What you should do =
Select each line in the records that contains the word "level", and copy those lines.

Extracted page text data =
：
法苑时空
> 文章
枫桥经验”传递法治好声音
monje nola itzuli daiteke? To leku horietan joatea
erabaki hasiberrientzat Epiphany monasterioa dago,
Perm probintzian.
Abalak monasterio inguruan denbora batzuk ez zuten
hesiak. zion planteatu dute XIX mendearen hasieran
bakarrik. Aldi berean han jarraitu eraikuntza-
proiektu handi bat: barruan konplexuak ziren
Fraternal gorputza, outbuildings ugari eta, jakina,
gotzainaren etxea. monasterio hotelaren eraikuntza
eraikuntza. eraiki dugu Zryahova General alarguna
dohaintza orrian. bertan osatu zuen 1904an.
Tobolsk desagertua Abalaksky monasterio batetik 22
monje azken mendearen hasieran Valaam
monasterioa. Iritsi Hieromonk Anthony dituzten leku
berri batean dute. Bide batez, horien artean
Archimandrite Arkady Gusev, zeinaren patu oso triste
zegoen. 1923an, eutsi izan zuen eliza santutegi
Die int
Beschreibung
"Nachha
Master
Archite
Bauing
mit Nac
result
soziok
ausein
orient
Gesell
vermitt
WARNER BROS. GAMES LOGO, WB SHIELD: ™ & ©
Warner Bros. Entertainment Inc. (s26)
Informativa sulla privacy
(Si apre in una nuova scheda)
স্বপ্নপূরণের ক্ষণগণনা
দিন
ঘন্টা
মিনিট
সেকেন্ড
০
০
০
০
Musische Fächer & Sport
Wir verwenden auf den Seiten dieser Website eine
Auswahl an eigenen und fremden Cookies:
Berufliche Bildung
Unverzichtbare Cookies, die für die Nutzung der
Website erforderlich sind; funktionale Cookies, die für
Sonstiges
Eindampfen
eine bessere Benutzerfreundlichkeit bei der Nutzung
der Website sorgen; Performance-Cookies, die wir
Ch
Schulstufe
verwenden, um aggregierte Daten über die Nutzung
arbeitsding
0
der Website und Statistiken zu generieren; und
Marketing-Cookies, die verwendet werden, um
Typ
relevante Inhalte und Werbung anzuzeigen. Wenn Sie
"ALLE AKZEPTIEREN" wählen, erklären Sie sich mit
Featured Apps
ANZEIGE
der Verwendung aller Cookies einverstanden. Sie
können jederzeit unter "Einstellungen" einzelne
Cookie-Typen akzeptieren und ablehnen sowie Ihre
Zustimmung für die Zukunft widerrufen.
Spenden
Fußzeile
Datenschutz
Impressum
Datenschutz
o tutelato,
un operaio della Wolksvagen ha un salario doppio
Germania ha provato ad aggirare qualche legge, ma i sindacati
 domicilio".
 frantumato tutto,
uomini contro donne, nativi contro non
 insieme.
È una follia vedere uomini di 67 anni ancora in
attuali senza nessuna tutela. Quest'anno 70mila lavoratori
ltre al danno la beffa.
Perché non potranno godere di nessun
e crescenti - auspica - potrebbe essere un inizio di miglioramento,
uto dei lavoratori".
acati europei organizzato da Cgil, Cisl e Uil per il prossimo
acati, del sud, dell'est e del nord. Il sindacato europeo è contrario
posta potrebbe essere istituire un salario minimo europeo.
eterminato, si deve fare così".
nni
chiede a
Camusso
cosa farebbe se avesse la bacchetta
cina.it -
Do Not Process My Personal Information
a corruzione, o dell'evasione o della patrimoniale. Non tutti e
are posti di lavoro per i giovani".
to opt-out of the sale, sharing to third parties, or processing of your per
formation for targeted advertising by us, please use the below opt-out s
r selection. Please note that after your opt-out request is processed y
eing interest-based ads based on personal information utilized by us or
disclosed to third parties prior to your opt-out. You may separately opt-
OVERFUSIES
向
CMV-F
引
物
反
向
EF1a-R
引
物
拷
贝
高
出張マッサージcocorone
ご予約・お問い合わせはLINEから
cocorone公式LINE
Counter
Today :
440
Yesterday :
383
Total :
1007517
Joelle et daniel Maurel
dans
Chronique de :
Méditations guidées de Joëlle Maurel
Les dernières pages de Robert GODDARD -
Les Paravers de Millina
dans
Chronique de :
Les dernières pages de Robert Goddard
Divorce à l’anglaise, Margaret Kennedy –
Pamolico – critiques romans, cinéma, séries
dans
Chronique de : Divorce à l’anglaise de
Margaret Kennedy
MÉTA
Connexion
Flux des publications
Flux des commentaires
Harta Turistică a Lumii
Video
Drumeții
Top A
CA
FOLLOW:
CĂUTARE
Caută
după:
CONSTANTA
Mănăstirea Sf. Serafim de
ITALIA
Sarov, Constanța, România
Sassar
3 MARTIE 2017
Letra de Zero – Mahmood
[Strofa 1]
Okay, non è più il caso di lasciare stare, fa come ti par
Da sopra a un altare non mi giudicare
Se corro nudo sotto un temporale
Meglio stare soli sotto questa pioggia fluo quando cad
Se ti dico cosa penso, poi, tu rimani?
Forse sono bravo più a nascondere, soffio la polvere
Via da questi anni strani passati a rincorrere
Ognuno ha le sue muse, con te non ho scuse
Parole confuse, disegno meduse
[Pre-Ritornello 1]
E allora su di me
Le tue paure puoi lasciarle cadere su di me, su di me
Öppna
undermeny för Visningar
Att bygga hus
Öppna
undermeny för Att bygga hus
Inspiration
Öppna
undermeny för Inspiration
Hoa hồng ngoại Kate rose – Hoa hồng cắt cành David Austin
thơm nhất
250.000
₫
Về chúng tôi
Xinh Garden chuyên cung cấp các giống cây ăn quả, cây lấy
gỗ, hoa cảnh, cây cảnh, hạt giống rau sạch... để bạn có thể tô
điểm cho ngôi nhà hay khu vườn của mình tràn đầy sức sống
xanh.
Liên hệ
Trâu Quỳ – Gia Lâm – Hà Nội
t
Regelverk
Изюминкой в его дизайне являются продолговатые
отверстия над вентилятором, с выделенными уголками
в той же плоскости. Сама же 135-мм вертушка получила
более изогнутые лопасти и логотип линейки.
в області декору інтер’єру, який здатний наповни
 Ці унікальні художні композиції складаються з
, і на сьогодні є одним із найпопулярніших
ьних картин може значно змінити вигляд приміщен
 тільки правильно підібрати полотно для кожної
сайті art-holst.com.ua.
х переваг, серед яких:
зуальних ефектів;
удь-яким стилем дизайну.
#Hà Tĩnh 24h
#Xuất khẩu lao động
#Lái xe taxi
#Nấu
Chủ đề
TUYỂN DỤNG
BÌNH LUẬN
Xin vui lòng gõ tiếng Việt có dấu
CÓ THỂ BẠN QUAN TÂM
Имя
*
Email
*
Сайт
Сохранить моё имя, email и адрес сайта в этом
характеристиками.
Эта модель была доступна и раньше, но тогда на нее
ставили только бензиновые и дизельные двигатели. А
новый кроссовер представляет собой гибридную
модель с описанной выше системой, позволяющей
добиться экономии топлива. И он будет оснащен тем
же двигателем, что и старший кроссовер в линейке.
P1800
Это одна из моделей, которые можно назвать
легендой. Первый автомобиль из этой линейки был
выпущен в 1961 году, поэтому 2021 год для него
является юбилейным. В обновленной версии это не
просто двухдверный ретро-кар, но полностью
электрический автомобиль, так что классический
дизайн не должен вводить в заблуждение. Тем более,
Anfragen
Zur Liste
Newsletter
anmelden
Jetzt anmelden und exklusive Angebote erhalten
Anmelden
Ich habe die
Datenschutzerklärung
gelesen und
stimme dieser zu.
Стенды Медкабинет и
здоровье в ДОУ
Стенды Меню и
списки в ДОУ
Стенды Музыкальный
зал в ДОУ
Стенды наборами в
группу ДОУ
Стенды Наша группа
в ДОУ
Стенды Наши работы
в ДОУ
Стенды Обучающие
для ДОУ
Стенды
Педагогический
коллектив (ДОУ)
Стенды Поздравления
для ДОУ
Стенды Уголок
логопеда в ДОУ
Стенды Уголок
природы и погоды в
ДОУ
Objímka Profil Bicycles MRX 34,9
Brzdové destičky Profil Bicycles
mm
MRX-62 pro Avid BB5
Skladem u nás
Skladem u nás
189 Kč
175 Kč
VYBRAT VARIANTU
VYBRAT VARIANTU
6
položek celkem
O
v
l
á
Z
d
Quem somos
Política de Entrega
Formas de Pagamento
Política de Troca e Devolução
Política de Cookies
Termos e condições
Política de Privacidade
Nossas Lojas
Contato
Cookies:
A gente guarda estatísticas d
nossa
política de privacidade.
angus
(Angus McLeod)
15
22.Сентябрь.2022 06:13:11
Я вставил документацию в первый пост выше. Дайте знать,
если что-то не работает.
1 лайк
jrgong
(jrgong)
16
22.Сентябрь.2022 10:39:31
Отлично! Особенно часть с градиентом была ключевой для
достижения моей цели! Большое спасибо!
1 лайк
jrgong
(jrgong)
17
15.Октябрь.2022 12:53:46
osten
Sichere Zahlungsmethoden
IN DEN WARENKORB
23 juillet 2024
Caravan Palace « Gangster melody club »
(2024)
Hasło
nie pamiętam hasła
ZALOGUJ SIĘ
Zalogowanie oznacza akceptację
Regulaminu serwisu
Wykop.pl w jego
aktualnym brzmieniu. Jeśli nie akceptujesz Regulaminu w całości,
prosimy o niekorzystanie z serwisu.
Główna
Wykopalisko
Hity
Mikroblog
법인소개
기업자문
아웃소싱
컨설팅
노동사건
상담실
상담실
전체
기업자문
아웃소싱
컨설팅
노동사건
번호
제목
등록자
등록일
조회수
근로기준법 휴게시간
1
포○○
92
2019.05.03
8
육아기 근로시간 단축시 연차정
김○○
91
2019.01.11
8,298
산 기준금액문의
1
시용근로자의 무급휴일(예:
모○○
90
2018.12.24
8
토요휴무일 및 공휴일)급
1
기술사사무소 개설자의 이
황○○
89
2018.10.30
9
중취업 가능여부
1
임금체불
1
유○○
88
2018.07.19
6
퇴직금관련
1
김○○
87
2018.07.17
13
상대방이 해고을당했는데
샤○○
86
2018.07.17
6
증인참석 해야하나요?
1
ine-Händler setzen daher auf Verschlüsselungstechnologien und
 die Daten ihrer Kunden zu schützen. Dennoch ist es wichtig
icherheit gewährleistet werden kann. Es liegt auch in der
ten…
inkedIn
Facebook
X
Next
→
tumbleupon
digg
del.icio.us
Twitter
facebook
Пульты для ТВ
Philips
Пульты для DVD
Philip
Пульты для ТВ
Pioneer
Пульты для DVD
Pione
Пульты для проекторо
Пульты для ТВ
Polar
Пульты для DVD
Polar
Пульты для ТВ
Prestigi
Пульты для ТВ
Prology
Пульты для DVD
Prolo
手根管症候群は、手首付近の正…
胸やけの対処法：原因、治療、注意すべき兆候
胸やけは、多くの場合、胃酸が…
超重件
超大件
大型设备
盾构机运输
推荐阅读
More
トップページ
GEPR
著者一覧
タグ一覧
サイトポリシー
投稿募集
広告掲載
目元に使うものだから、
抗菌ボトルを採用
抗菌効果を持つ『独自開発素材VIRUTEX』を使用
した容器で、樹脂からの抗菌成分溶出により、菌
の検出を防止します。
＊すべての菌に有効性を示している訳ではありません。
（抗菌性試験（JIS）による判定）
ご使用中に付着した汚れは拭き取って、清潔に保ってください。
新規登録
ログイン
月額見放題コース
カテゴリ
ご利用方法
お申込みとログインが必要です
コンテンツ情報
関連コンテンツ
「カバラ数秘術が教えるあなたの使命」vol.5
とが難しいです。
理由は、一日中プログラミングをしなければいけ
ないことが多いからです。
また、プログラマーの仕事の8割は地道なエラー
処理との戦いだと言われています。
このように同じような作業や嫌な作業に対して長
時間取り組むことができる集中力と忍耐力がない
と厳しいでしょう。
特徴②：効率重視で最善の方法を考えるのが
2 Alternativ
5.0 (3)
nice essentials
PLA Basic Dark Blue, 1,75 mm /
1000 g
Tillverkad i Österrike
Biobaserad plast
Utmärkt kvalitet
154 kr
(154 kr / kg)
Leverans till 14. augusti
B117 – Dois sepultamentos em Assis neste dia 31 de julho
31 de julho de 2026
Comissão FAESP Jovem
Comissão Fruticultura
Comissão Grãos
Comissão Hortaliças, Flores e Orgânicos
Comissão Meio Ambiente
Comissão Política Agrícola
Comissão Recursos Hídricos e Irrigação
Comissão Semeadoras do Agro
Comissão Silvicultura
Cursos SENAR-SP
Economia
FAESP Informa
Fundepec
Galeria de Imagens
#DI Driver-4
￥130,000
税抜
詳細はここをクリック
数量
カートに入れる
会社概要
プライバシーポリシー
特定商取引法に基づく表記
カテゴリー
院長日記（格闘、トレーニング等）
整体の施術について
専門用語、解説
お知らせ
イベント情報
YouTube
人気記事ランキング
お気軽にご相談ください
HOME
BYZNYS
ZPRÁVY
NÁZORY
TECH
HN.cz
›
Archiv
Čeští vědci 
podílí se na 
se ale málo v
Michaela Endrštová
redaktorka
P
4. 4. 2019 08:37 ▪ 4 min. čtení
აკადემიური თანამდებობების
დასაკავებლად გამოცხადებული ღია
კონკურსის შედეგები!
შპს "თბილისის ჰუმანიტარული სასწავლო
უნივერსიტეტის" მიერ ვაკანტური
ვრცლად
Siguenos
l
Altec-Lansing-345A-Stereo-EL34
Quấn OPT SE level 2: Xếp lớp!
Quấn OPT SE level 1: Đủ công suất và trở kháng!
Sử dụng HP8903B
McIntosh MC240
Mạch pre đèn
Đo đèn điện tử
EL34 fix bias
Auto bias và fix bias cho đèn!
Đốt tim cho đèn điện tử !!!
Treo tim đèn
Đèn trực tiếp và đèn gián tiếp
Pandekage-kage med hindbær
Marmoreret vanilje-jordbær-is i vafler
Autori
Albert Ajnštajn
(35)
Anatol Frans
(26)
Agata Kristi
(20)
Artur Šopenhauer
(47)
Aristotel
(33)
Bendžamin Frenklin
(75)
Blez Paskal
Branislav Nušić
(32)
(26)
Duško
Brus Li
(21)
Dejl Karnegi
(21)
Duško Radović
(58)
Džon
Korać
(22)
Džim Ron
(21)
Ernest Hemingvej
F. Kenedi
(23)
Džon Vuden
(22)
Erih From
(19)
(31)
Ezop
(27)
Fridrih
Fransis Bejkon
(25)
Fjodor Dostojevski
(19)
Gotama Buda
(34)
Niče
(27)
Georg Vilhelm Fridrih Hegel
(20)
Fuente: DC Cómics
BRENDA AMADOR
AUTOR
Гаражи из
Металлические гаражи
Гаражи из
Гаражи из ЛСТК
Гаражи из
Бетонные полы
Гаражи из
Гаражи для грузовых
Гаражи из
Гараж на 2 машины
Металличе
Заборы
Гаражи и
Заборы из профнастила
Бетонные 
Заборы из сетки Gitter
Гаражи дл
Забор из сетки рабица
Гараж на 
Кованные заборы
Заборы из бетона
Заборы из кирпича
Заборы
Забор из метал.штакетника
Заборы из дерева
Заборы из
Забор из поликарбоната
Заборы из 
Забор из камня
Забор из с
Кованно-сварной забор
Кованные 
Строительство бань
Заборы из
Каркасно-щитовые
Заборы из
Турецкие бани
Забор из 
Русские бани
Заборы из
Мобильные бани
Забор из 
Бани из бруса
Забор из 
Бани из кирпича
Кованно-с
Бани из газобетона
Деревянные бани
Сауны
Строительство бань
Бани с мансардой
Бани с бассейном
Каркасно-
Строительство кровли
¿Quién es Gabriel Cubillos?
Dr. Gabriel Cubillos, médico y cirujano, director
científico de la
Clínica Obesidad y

The completed task =
Quấn OPT SE level 2: Xếp lớp!
Quấn OPT SE level 1: Đủ công suất và trở kháng!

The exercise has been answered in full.